Evidence for an essential deglycosylation-independent activity of PNGase in Drosophila melanogaster.

BACKGROUND: Peptide:N-glycanase (PNGase) is an enzyme which releases N-linked glycans from glycopeptides/glycoproteins. This enzyme plays a role in the ER-associated degradation (ERAD) pathway in yeast and mice, but the biological importance of this activity remains unknown. PRINCIPAL FINDINGS: In this study, we characterized the ortholog of cytoplasmic PNGases, PNGase-like (Pngl), in Drosophila melanogaster. Pngl was found to have a molecular weight of approximately 74K and was mainly localized in the cytosol. Pngl lacks a CXXC motif that is critical for enzymatic activity in other species and accordingly did not appear to possess PNGase activity, though it still retains carbohydrate-binding activity. We generated microdeletions in the Pngl locus in order to investigate the functional importance of this protein in vivo. Elimination of Pngl led to a serious developmental delay or arrest during the larval and pupal stages, and surviving mutant adult males and females were frequently sterile. Most importantly, these phenotypes were rescued by ubiquitous expression of Pngl, clearly indicating that those phenotypic consequences were indeed due to the lack of functional Pngl. Interestingly, a putative "catalytic-inactive" mutant could not rescue the growth-delay phenotype, indicating that a biochemical activity of this protein is important for its biological function. CONCLUSION: Pngl was shown to be inevitable for the proper developmental transition and the biochemical properties other than deglycosylation activity is important for its biological function.

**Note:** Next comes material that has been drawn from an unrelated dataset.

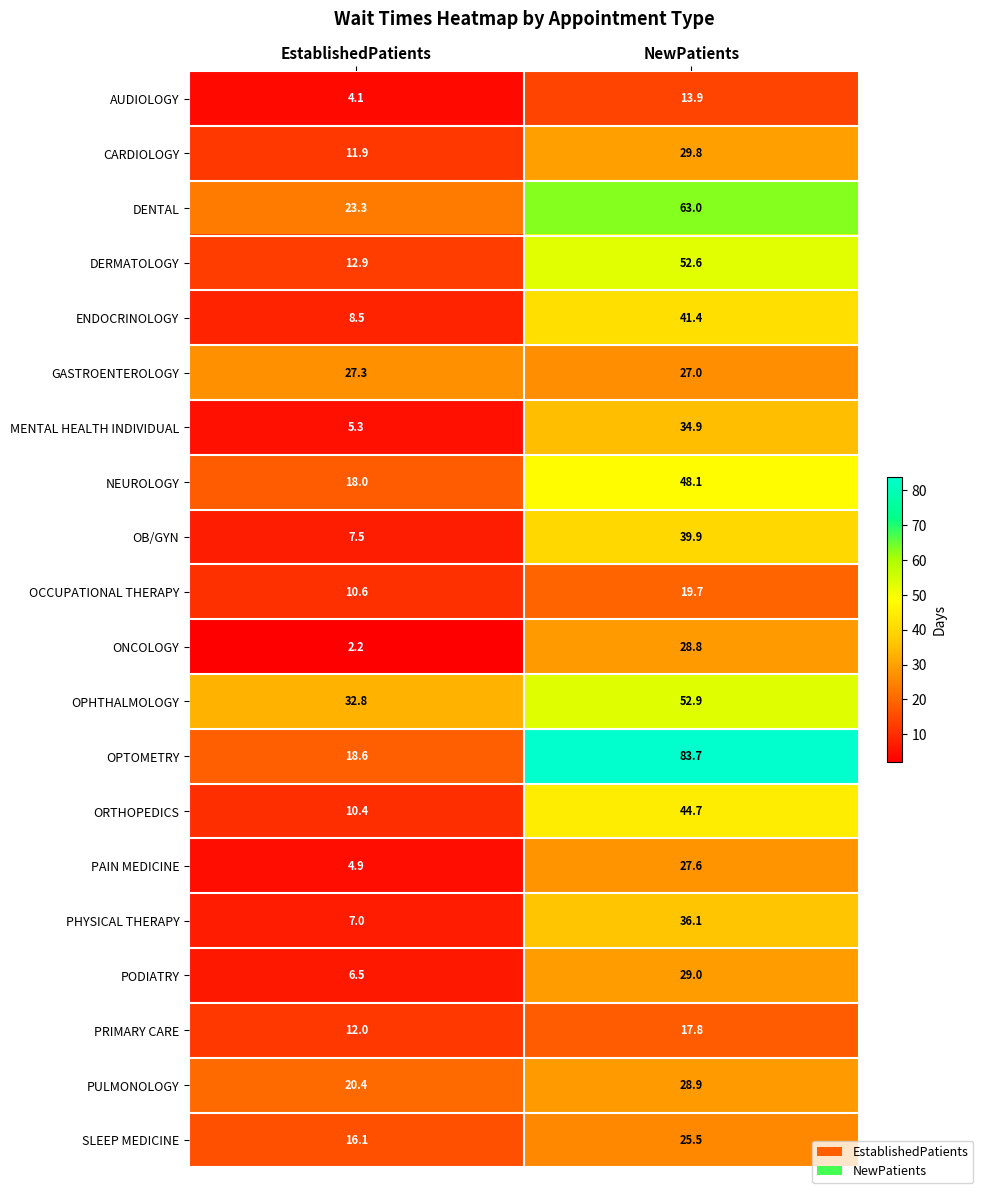

Which category has the lowest value across all series?

EstablishedPatients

The Neurospora peptide:N-glycanase ortholog PNG1 is essential for cell polarity despite its lack of enzymatic activity.

Secretory proteins are subjected to a stringent endoplasmic reticulum-based quality control system that distinguishes aberrant from correctly folded proteins. The cytoplasmic peptide:N-glycanase cleaves oligosaccharides from misfolded glycoproteins and prepares them for degradation by the 26 S proteasome. In contrast to abundant in vitro data on its enzymatic function, the in vivo relevance of peptide:N-glycanase activity remains unclear. Here we show that the PNG1 ortholog from the filamentous ascomycete Neurospora crassa is an essential protein, and its deletion results in strong polarity defects. PNG1 and its predicted binding partner RAD23 have distinct functions in N. crassa and are involved in cell wall integrity and DNA repair, respectively. Moreover, wild type PNG1 has substitutions in essential catalytic amino acids, and its deglycosylation activity is lost. These substitutions are conserved in many PNG1 orthologs of the fungal kingdom, implying a so far unrecognized enzyme-independent function of PNG1 that may only become apparent in highly polar cells such as fungal hyphae.